Transcribe the records word for word, leaving nothing out.

[Records from a collection]
□ □ □ □
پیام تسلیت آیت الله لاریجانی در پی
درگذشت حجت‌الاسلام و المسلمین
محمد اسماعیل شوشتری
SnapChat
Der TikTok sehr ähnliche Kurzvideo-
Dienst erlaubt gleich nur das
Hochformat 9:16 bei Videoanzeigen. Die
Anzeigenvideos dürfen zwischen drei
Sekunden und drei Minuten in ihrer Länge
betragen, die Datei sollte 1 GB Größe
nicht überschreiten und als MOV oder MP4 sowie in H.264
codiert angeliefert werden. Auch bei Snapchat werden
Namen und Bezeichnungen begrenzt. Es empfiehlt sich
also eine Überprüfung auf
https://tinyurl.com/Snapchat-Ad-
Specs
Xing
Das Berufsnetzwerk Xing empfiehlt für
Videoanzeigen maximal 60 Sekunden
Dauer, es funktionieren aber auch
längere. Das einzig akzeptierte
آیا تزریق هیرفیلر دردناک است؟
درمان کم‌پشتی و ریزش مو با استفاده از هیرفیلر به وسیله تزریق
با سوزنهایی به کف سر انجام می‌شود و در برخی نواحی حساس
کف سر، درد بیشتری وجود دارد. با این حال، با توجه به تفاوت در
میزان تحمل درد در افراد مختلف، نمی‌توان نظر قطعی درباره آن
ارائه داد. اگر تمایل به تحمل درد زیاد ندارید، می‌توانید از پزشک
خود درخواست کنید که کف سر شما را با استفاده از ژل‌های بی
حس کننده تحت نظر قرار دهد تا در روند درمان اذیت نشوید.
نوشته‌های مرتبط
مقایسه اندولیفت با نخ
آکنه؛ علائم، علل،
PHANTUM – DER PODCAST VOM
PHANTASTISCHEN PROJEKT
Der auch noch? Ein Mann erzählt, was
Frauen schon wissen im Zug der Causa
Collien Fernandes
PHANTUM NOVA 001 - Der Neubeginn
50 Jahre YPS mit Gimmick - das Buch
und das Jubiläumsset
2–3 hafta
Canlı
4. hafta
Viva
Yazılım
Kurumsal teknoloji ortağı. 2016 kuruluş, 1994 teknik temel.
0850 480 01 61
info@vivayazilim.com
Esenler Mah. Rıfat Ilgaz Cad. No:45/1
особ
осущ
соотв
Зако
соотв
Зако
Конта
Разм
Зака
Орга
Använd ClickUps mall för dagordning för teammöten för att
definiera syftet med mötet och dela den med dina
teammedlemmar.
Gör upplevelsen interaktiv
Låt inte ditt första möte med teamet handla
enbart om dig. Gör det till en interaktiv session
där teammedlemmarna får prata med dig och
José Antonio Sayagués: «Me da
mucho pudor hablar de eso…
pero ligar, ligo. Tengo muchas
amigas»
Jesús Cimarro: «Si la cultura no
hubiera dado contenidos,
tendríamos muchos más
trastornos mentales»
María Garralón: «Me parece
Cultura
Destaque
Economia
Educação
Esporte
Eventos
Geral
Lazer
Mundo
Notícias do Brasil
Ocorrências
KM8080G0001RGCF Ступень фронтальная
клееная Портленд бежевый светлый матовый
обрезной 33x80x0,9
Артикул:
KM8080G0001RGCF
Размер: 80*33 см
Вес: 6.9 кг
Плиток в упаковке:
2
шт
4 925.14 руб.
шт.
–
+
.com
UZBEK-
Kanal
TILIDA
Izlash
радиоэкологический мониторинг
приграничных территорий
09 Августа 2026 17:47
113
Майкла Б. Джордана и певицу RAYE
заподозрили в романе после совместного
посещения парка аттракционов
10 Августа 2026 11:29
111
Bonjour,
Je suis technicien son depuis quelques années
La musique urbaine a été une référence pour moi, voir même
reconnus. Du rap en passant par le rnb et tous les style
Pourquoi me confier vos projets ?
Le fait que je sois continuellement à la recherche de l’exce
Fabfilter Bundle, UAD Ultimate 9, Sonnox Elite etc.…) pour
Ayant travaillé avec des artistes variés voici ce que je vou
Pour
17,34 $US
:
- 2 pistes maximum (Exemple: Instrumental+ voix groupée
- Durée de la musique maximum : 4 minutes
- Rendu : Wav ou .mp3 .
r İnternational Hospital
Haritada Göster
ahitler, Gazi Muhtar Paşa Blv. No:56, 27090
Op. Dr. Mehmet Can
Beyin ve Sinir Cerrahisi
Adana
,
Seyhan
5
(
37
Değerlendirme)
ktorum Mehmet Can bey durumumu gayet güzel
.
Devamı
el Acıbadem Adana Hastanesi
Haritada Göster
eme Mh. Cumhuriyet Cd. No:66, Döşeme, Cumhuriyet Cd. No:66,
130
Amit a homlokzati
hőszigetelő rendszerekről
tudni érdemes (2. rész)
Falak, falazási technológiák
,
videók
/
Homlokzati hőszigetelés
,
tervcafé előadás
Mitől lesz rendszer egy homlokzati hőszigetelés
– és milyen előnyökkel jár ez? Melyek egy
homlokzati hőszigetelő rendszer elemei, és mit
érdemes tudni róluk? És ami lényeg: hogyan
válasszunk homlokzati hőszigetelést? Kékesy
□ □ □ □
> RESULT OF THIS TASK
پیام تسلیت آیت الله لاریجانی در پی
درگذشت حجت‌الاسلام و المسلمین
محمد اسماعیل شوشتری
SnapChat
Der TikTok sehr ähnliche Kurzvideo-
Dienst erlaubt gleich nur das
Hochformat 9:16 bei Videoanzeigen. Die
Anzeigenvideos dürfen zwischen drei
Sekunden und drei Minuten in ihrer Länge
betragen, die Datei sollte 1 GB Größe
nicht überschreiten und als MOV oder MP4 sowie in H.264
codiert angeliefert werden. Auch bei Snapchat werden
Namen und Bezeichnungen begrenzt. Es empfiehlt sich
also eine Überprüfung auf
https://tinyurl.com/Snapchat-Ad-
Specs
Xing
Das Berufsnetzwerk Xing empfiehlt für
Videoanzeigen maximal 60 Sekunden
Dauer, es funktionieren aber auch
längere. Das einzig akzeptierte
آیا تزریق هیرفیلر دردناک است؟
درمان کم‌پشتی و ریزش مو با استفاده از هیرفیلر به وسیله تزریق
با سوزنهایی به کف سر انجام می‌شود و در برخی نواحی حساس
کف سر، درد بیشتری وجود دارد. با این حال، با توجه به تفاوت در
میزان تحمل درد در افراد مختلف، نمی‌توان نظر قطعی درباره آن
ارائه داد. اگر تمایل به تحمل درد زیاد ندارید، می‌توانید از پزشک
خود درخواست کنید که کف سر شما را با استفاده از ژل‌های بی
حس کننده تحت نظر قرار دهد تا در روند درمان اذیت نشوید.
نوشته‌های مرتبط
مقایسه اندولیفت با نخ
آکنه؛ علائم، علل،
PHANTUM – DER PODCAST VOM
PHANTASTISCHEN PROJEKT
Der auch noch? Ein Mann erzählt, was
Frauen schon wissen im Zug der Causa
Collien Fernandes
PHANTUM NOVA 001 - Der Neubeginn
50 Jahre YPS mit Gimmick - das Buch
und das Jubiläumsset
2–3 hafta
Canlı
4. hafta
Viva
Yazılım
Kurumsal teknoloji ortağı. 2016 kuruluş, 1994 teknik temel.
0850 480 01 61
info@vivayazilim.com
Esenler Mah. Rıfat Ilgaz Cad. No:45/1
особ
осущ
соотв
Зако
соотв
Зако
Конта
Разм
Зака
Орга
Använd ClickUps mall för dagordning för teammöten för att
definiera syftet med mötet och dela den med dina
teammedlemmar.
Gör upplevelsen interaktiv
Låt inte ditt första möte med teamet handla
enbart om dig. Gör det till en interaktiv session
där teammedlemmarna får prata med dig och
José Antonio Sayagués: «Me da
mucho pudor hablar de eso…
pero ligar, ligo. Tengo muchas
amigas»
Jesús Cimarro: «Si la cultura no
hubiera dado contenidos,
tendríamos muchos más
trastornos mentales»
María Garralón: «Me parece
Cultura
Destaque
Economia
Educação
Esporte
Eventos
Geral
Lazer
Mundo
Notícias do Brasil
Ocorrências
KM8080G0001RGCF Ступень фронтальная
клееная Портленд бежевый светлый матовый
обрезной 33x80x0,9
Артикул:
KM8080G0001RGCF
Размер: 80*33 см
Вес: 6.9 кг
Плиток в упаковке:
2
шт
4 925.14 руб.
шт.
–
+
.com
UZBEK-
Kanal
TILIDA
Izlash
радиоэкологический мониторинг
приграничных территорий
09 Августа 2026 17:47
113
Майкла Б. Джордана и певицу RAYE
заподозрили в романе после совместного
посещения парка аттракционов
10 Августа 2026 11:29
111
Bonjour,
Je suis technicien son depuis quelques années
La musique urbaine a été une référence pour moi, voir même
reconnus. Du rap en passant par le rnb et tous les style
Pourquoi me confier vos projets ?
Le fait que je sois continuellement à la recherche de l’exce
Fabfilter Bundle, UAD Ultimate 9, Sonnox Elite etc.…) pour
Ayant travaillé avec des artistes variés voici ce que je vou
Pour
17,34 $US
:
- 2 pistes maximum (Exemple: Instrumental+ voix groupée
- Durée de la musique maximum : 4 minutes
- Rendu : Wav ou .mp3 .
r İnternational Hospital
Haritada Göster
ahitler, Gazi Muhtar Paşa Blv. No:56, 27090
Op. Dr. Mehmet Can
Beyin ve Sinir Cerrahisi
Adana
,
Seyhan
5
(
37
Değerlendirme)
ktorum Mehmet Can bey durumumu gayet güzel
.
Devamı
el Acıbadem Adana Hastanesi
Haritada Göster
eme Mh. Cumhuriyet Cd. No:66, Döşeme, Cumhuriyet Cd. No:66,
130
Amit a homlokzati
hőszigetelő rendszerekről
tudni érdemes (2. rész)
Falak, falazási technológiák
,
videók
/
Homlokzati hőszigetelés
,
tervcafé előadás
Mitől lesz rendszer egy homlokzati hőszigetelés
– és milyen előnyökkel jár ez? Melyek egy
homlokzati hőszigetelő rendszer elemei, és mit
érdemes tudni róluk? És ami lényeg: hogyan
válasszunk homlokzati hőszigetelést? Kékesy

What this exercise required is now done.